NeuronSpark-0.9B / README.md

Brain2nd

Fix: cross-reference links point to HuggingFace

c91be7a verified 2 months ago

preview code

raw

history blame contribute delete

4.52 kB

	---
	license: apache-2.0
	language:
	- zh
	library_name: transformers
	tags:
	- snn
	- spiking-neural-network
	- text-generation
	- neuromorphic
	pipeline_tag: text-generation
	---
	# NeuronSpark-0.9B

	## Introduction

	NeuronSpark-0.9B is a 0.87-billion parameter language model built entirely on Spiking Neural Networks (SNNs). Unlike conventional Transformer-based LLMs that rely on attention mechanisms, NeuronSpark replaces the entire computation backbone with biologically-inspired spiking neurons, achieving language modeling through membrane potential dynamics, surrogate gradient training, and adaptive computation (PonderNet).

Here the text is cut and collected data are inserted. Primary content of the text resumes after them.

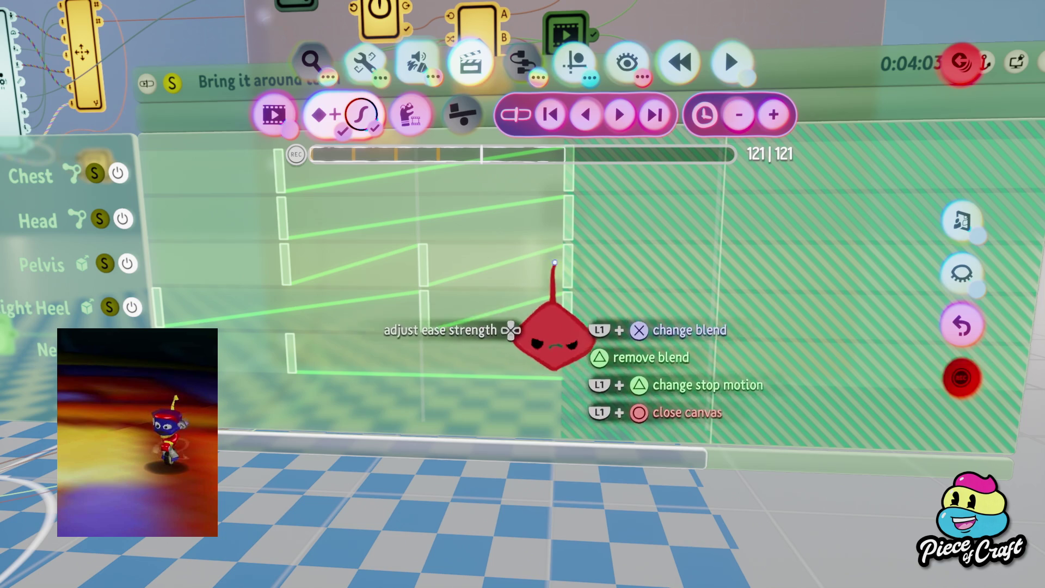
# - Trim the clip to 120 frames and orbit the camera around the robot puppet
pyautogui.moveTo(504, 397)
pyautogui.mouseDown()
pyautogui.moveTo(467, 397)
pyautogui.moveTo(484, 354)
pyautogui.mouseUp()
pyautogui.moveTo(487, 424)
pyautogui.mouseDown()
pyautogui.moveTo(479, 381)
pyautogui.moveTo(507, 435)
pyautogui.moveTo(429, 479)
pyautogui.moveTo(397, 444)
pyautogui.moveTo(490, 392)
pyautogui.moveTo(512, 414)
pyautogui.mouseUp()
pyautogui.moveTo(506, 273)
pyautogui.mouseDown()
pyautogui.moveTo(508, 305)
pyautogui.moveTo(509, 217)
pyautogui.moveTo(490, 283)
pyautogui.moveTo(506, 305)
pyautogui.moveTo(516, 270)
pyautogui.moveTo(497, 350)
pyautogui.moveTo(482, 345)
pyautogui.moveTo(514, 350)
pyautogui.moveTo(539, 331)
pyautogui.moveTo(548, 355)
pyautogui.moveTo(495, 366)
pyautogui.moveTo(499, 348)
pyautogui.moveTo(511, 381)
pyautogui.moveTo(489, 337)
pyautogui.moveTo(511, 342)
pyautogui.mouseUp()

	This is the pretrained base model (85,000 steps on a small subset of Seq-Monkey corpus).

	> Note on training data: Due to limited compute resources (single DGX Spark), this model was trained on only ~85K steps with a small fraction of the full Seq-Monkey 10B-token corpus. Despite the minimal training data, the model demonstrates emergent language capabilities — validating the architectural viability of pure SNN language models. We plan to continue scaling with more data and compute in future work.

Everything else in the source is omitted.